Opting to shield her baby’s face from the world, Zara rounded off her post with an unapologetic explanation of how she looks (annoyingly stunning for anyone on a schedule of broken sleep after having essentially pushed a watermelon out of a straw): “Please bear with only the Amma in her glory where no photoshop (or) body editing is done because I respect and appreciate my body for being so miraculous. Alhamdullilah.”
Unbearable TikTok parents
As far as social media mothers go, Zara has done the impossible: other than looking beautiful in her unedited glory, she has not irritated anyone with her post. She has avoided the pitfall of sounding smug or perfect. Whether things will still be the same six children down the line is anyone’s guess, but for now, Zara passes the litmus test of bearable online mothers. Because you see, one advantage pre-internet mothers had is that whilst they may not have had WhatsApp or Netflix at their beck and call to speed up time, they were at least spared the scourge of smug TikTok mothers.
If you are unaware of what a smug TikTok mother is, do not look them up. Those of us unlucky enough to have encountered them, however, know that they usually have about ten children, massive open-plan houses, farmland to grow their own vegetables, steel water bottles (with a metal straw), magazine bodies, and they absolutely adore every second they spend with their angels. Not only do they relish making school lunches for 45 minutes straight, one of them also – and I am not making this up – makes her own cereal. As in, she makes the actual cornflakes. From scratch. However, if you think that alone is alien behaviour, another one has gone a step further and mills her own flour, because store-bought flour is full of poison. How does she do it? I scrolled past before she could tell me, so you are on your own if you are curious.

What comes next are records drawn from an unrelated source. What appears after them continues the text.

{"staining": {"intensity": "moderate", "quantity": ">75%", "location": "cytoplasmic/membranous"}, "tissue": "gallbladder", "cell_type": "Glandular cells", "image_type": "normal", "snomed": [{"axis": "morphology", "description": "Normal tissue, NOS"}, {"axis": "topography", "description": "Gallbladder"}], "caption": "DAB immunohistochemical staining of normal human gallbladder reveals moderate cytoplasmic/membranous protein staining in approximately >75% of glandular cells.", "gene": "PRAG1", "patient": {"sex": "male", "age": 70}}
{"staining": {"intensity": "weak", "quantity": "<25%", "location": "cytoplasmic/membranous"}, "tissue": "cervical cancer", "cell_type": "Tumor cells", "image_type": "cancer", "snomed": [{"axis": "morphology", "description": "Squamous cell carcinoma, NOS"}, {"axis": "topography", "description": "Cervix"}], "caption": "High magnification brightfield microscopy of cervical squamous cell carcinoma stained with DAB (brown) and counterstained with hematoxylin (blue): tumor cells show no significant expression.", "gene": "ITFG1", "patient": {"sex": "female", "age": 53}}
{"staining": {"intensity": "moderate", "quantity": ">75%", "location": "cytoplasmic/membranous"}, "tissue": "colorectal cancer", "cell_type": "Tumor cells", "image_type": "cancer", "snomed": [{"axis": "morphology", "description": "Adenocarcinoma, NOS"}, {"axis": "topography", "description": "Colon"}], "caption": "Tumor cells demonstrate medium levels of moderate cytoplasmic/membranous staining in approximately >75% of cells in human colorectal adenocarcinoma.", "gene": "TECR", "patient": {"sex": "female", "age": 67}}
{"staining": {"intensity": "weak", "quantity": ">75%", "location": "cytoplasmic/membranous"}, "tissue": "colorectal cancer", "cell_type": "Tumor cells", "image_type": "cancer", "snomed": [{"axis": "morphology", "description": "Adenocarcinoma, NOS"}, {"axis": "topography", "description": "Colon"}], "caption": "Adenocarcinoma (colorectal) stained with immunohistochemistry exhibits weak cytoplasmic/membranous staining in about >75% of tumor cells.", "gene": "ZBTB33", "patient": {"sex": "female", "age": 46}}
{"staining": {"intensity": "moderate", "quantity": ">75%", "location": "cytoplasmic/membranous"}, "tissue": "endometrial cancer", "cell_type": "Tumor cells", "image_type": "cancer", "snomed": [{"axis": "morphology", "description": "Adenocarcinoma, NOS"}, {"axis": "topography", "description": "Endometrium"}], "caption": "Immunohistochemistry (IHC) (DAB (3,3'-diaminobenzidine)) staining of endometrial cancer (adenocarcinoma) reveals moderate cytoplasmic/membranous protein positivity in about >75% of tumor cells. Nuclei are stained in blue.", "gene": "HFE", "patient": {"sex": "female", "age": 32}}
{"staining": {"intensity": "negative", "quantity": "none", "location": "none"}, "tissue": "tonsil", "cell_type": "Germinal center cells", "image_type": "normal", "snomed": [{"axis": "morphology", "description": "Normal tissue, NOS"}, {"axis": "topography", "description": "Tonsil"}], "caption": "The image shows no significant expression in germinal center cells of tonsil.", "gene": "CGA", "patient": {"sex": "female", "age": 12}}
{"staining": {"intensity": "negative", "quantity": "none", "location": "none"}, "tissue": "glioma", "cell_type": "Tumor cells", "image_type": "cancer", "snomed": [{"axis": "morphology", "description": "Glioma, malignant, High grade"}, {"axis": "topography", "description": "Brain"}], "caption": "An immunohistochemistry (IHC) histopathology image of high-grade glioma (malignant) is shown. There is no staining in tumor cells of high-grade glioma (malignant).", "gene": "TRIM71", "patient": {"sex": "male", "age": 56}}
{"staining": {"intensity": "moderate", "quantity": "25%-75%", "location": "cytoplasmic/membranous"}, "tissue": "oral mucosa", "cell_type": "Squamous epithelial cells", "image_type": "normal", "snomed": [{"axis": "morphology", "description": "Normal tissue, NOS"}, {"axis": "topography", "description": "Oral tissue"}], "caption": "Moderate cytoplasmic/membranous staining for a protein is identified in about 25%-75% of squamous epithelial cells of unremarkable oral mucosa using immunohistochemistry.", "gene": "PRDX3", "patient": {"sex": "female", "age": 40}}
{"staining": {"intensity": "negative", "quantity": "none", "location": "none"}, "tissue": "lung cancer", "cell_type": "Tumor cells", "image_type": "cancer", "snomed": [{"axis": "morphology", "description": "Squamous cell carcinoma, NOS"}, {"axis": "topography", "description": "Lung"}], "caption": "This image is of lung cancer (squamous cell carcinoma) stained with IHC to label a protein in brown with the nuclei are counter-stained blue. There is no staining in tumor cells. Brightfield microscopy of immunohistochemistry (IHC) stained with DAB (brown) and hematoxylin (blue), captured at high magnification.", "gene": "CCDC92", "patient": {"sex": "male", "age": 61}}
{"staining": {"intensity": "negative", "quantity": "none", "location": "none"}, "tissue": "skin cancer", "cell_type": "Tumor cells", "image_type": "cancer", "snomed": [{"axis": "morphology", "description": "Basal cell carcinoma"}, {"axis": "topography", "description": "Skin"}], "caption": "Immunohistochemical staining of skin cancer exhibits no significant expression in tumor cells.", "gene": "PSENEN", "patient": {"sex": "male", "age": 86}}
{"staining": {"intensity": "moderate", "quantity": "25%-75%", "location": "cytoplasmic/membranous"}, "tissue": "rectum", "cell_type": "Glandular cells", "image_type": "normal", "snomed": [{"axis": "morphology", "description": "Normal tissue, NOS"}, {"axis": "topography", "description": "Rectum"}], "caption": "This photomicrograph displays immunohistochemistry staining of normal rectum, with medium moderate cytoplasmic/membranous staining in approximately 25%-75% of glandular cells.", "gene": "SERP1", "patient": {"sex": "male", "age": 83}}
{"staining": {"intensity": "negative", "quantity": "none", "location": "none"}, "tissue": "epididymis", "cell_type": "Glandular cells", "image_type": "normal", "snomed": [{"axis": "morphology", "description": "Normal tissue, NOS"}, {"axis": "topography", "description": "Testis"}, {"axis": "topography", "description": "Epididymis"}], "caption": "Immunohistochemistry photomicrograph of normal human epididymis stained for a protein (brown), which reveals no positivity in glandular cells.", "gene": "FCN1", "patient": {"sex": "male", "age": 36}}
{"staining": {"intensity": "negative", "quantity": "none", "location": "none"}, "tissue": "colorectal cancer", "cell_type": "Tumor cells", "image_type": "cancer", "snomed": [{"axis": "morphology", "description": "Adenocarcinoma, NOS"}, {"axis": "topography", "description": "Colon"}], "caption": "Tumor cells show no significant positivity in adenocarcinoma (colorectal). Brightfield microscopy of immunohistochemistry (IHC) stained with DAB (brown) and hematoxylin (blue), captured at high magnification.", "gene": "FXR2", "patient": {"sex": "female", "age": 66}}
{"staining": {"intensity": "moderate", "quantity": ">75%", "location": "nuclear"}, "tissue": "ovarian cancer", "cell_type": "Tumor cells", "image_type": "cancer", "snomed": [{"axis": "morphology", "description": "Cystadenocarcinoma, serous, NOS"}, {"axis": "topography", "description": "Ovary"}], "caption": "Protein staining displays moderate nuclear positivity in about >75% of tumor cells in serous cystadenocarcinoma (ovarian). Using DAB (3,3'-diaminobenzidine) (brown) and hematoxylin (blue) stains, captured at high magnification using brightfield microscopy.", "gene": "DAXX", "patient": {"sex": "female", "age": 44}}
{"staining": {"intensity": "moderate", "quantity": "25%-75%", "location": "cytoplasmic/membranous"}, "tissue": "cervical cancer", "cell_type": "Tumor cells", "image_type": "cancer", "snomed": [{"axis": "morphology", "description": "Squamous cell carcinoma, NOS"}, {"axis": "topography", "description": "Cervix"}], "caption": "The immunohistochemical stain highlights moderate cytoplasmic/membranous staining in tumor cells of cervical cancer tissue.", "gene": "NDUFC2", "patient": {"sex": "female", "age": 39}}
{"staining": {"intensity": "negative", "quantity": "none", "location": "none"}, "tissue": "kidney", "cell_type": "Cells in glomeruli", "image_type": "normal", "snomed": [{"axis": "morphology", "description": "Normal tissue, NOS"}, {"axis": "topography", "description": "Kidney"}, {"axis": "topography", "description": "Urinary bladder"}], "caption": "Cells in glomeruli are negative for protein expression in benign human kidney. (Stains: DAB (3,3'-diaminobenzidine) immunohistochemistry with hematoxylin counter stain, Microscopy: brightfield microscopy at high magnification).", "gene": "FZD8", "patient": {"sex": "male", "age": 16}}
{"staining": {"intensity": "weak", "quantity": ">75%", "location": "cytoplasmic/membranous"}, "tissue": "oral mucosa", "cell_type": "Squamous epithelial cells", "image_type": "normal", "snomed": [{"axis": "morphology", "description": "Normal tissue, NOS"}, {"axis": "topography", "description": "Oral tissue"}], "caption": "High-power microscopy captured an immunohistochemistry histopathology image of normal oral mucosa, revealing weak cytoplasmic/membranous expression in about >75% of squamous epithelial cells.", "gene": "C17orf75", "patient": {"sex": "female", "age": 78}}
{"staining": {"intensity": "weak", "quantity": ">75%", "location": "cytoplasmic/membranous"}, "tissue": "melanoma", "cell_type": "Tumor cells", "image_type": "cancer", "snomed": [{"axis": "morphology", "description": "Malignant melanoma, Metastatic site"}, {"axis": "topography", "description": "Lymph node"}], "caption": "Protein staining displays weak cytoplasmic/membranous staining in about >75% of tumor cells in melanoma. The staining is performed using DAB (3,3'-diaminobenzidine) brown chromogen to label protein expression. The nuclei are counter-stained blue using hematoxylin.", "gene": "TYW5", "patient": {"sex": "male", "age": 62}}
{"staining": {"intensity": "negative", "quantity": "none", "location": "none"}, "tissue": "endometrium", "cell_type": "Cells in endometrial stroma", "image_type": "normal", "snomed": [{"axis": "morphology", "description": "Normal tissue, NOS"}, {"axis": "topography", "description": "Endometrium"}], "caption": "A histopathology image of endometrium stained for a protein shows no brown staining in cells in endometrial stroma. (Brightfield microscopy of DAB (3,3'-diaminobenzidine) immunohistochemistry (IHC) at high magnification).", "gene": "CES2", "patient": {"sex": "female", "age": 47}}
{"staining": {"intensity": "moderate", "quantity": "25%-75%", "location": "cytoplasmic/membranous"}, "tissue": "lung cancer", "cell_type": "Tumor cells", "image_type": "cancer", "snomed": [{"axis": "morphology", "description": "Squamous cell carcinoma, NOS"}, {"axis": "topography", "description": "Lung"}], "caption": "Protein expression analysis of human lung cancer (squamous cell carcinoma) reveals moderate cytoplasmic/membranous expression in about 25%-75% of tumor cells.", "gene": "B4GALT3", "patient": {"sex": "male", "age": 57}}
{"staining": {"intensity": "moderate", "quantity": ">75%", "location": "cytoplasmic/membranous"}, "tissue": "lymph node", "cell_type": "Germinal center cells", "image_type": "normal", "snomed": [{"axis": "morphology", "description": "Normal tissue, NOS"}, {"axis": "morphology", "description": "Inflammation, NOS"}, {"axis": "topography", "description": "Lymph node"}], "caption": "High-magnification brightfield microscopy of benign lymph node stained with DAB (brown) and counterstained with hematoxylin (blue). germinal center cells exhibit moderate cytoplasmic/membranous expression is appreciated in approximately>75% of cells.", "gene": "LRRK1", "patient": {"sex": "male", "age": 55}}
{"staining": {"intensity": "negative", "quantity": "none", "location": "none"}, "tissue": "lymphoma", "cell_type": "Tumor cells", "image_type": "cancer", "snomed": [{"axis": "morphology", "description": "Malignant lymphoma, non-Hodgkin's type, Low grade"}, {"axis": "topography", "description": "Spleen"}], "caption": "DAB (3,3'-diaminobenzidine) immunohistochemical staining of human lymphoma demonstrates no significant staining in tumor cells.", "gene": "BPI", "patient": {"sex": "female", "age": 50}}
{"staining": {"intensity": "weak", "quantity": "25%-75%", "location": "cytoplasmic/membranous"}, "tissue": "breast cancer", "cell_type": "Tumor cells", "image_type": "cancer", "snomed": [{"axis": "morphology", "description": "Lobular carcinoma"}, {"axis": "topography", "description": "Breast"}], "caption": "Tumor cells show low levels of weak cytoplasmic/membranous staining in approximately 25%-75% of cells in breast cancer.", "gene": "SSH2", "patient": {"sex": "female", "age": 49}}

Finally, for those of you who do not live in the land beyond mad and are in search of more achievable parenting hacks, The Big Bang Theory is an ideal companion on your headphones for mind-numbing cooking and laundry tasks. If you are a first-time watcher, a casual screen-ward glance every minute or so will suffice as Sheldon Cooper’s soothing observations in your ear make the time – if not fly – then at least speed up slightly. If anything, Sheldon’s nasal whine is less grating than questions about when the last roti will be ready.